The third sequence variation, c.6320 G>A (p.R2107H), existed as a heterozygous sequence variation in patients 7, 8, 9, and 10. All patients except patient 10 were heterozygous for a second known disease-associated mutation. c.IVS38-10T>C was detected in patient 7 as well as in 10% of our cohort. This sequence variation has been found commonly in patients with ABCA4-associated disease and is proposed to be in linkage disequilibrium with a pathogenic mutation. Patient 8 had a c.174C>G sequence variation (p.N58K) that was predicted to be pathogenic in a study by Briggs and associates. The c.6286G>A (p.E2096K) variant identified in patient 9 is likely to be a pathogenic mutation and was located in nucleotide binding domain 2; it reduces adenosine triphosphate enzymatic (ATPase) activity in biochemical studies.

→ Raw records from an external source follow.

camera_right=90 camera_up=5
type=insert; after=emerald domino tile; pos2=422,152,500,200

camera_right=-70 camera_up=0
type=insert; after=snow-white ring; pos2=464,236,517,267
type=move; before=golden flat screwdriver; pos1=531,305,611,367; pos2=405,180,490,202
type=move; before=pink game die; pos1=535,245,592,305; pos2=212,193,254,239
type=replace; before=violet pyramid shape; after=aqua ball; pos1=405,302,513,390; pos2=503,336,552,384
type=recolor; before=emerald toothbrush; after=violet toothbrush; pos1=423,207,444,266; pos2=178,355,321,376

Sequence Variation Studies
The three sequence variations detected in the African American patients with Stargardt disease were studied in control African American patients. Our results were compared to the frequency of the minor allele in African Americans as compiled by the Exome Variant Server ( Table 4 ). Similar allele frequencies were found in our Cleveland-based control African American population when compared to the minor allele frequency determined by the Exome Variant Server. In contrast, the allele frequency of all sequence variations was much lower in patients of European ancestry ( Table 4 ). Both the c.3602T>G and c.3899G>A sequence variations were found in the homozygous state in two African American control individuals with no retinal disease. Although the ophthalmologic phenotypic data for patients included in the Exome Variant Server are not available, both sequence variations were reported in the homozygous state in 6 and 25 African American patients, respectively, per the Exome Variant Server, but in none of those of European ancestry. In contrast, the c.6320G>A was not found in the homozygous state in any of our phenotypically normal African American controls and was found in only one patient of African American ancestry per the Exome Variant Server. The ophthalmologic clinical status of this particular patient is unknown.